Now, let’s ask, just for one second, what evidence does Philo (what an apt name) have for that statement? First of all, how many Israelis make regular appearances on T.V? 
Mark Regev, Daniel Taub and occasionally Peter Lerner. Danny Danon was on HardTalk the other day. So was Yuval Steinitz.  Not Israeli, but “philo-Israel,” Douglas Murray and Melanie Phillips are on quite a few panels. Maureen Lipman?
Then there are some Israeli lefties that are harsh critics of  the Israeli government. Gideon Levy, Ilan PappĂ© and  people who write for the Guardian. Mira Bar-Hillel. (Only joking) Is Philo including these?

So how many Palestinians? Well, if not actual Palestinians, there are certainly a fair few pro-Palestinians. (PhiloPalestinians)

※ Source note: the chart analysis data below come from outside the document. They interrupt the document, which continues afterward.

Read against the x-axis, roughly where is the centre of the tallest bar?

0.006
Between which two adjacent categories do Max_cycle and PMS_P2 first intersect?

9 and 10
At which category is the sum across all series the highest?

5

Mustafa Barghouti, on at least as many times as Mark Regev during O.P.E.  Hanan Ashrawi ditto. Dateline’s top contributor ’arry Batwan, and we saw quite a bit of Manuel Hassassian. Regular guests on programmes like “The Big Questions”: Mehdi Hasan, Mohammad Shafiq, Mo Ansar, Ajmal Masroor, Myriam Francois-Cerrah. All there to have a dig at Israel at the slightest opportunity.  Yasser Abed Rabbo, Fawaz Gerges, Chris Gunness, Dr. Mads Gilbert,  guests on HardTALK. Regular talking heads: Chris Doyle,  George Galloway, Ghada Karmi and Owen Jones, always ready willing and able to propagandise on behalf of Israel’s enemies.
Lucy Winkett, John Bell, with their infamous anti-Israel sentiments,  all contribute to religious broadcasting. Sheihk Ibrahim Mogra, Yasmin Alibhai Brown,  frequently brought in to speak on behalf of the religion of peace, not to mention dozens of Middle East experts that are never off our screens; last but not least, the BBC’s own staff pro-Palestinian advocates and activists - Jon Donnison, Orla Geurin, Zeinab Badawi and Yolande Knell, Jeremy Bowen and the entire cast list from BBC Watch, and the many regular experts who outweigh by far pro Israel spokespersons on current affairs programmes like Dateline, Newsnight, and don’t forget Greg Philo himself. 

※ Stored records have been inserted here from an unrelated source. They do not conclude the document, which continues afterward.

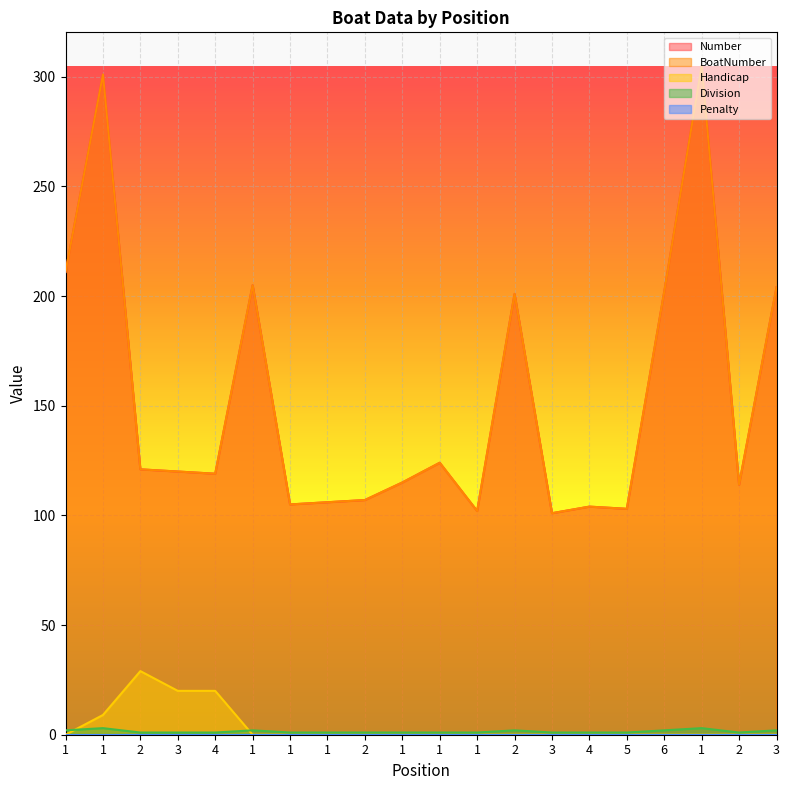

At how many categories does at least one series exceed 141?

7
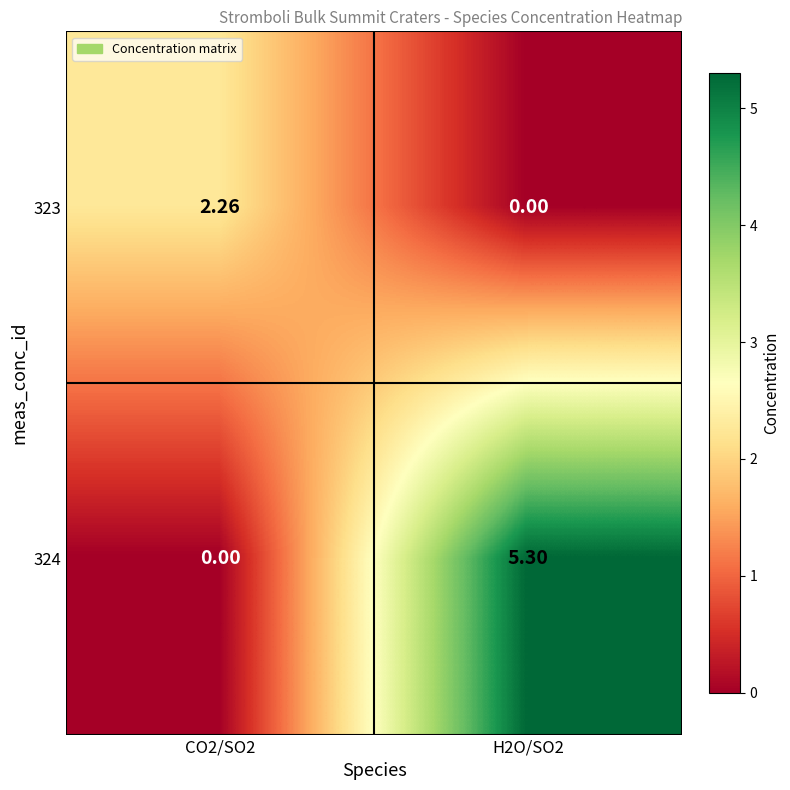

Is the value of 324 at CO2/SO2 greater than the value of 323 at CO2/SO2?

No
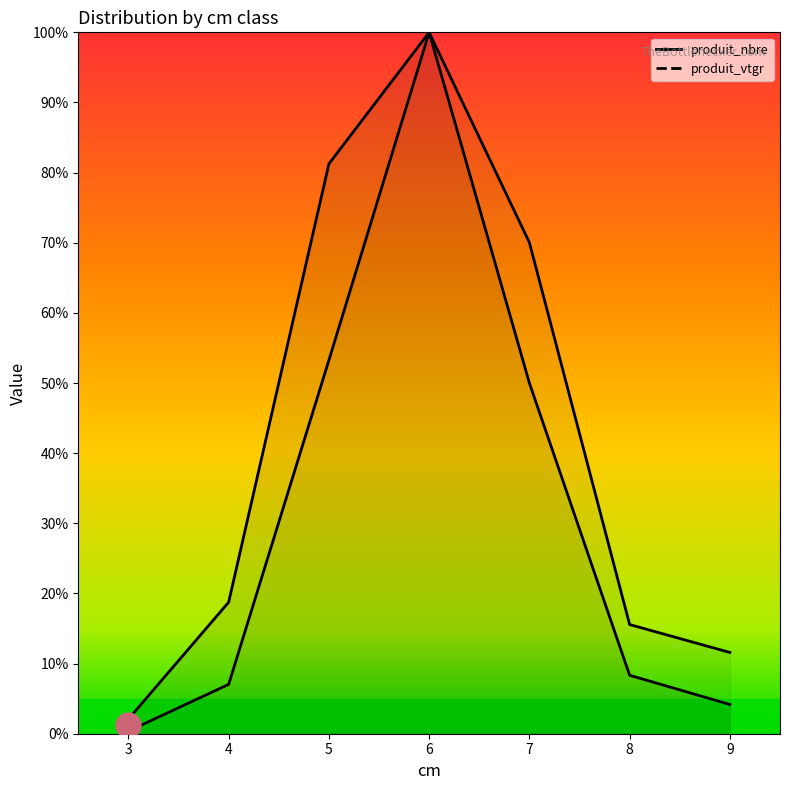

At which label is produit_vtgr closest to 50?

5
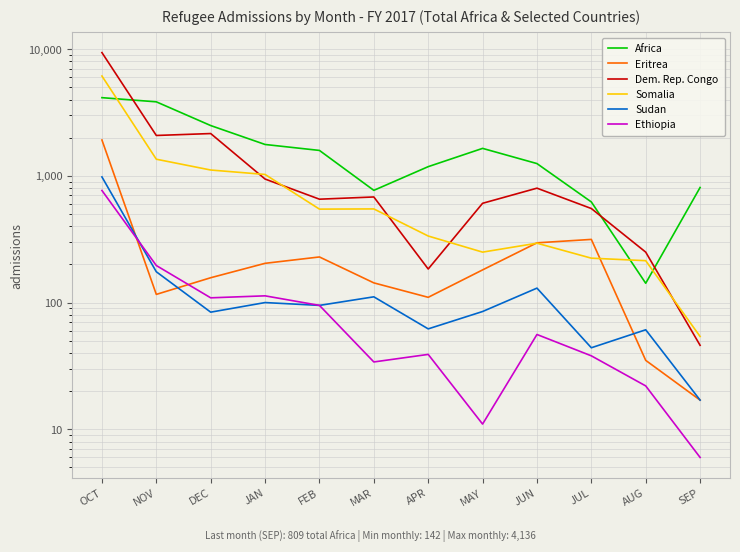

Does the chart display data point markers on the line(s)?

No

I know, I know, I’ve left out hundreds of them. But how can Greg Philo just get away with saying, in passing, in that  there are more Israelis ‘on’ than Palestinians? 

********

For your edification, here’s a small transcription of the snippet.

Steve Hewlett

Steve Hewlett
"What about the basic allegation that the “Yes” is being under or  mis reported in some ways?"

Greg Philo, sounding like a down-market Will Self with a smigeon of Ken Livingstone,  responded:

“Well yes, Salmond was on as far as I can see, as I understand it Salmond and the SNP were on a lot, but the issues were not bein’ discussed. It was being personalised whatever and I mean my own view, I mean I don’t want to comment or not because I haven’t studied it but my own view is that if you said to Alex Salmond “Look we’re not going to have you on so much ” (chuckle) I don’t think he’d be very happy. And I would guess that, I mean it’s very difficult to argue, um prima facie anyway, that someone who’s on such a lot, wall-to-wall, that is in some way puttin’ ‘im down. You know, it’s clear that if you look at the Israel Palestine stuff, it’s clear that the Israelis are on a lot more than the Palestinians, you know, and that fits the map.....it’s..”

SH
"But it hasn’t happened in this case..."
GP 
"No. I would have thought, I haven’t counted it, but you don’t get that impression."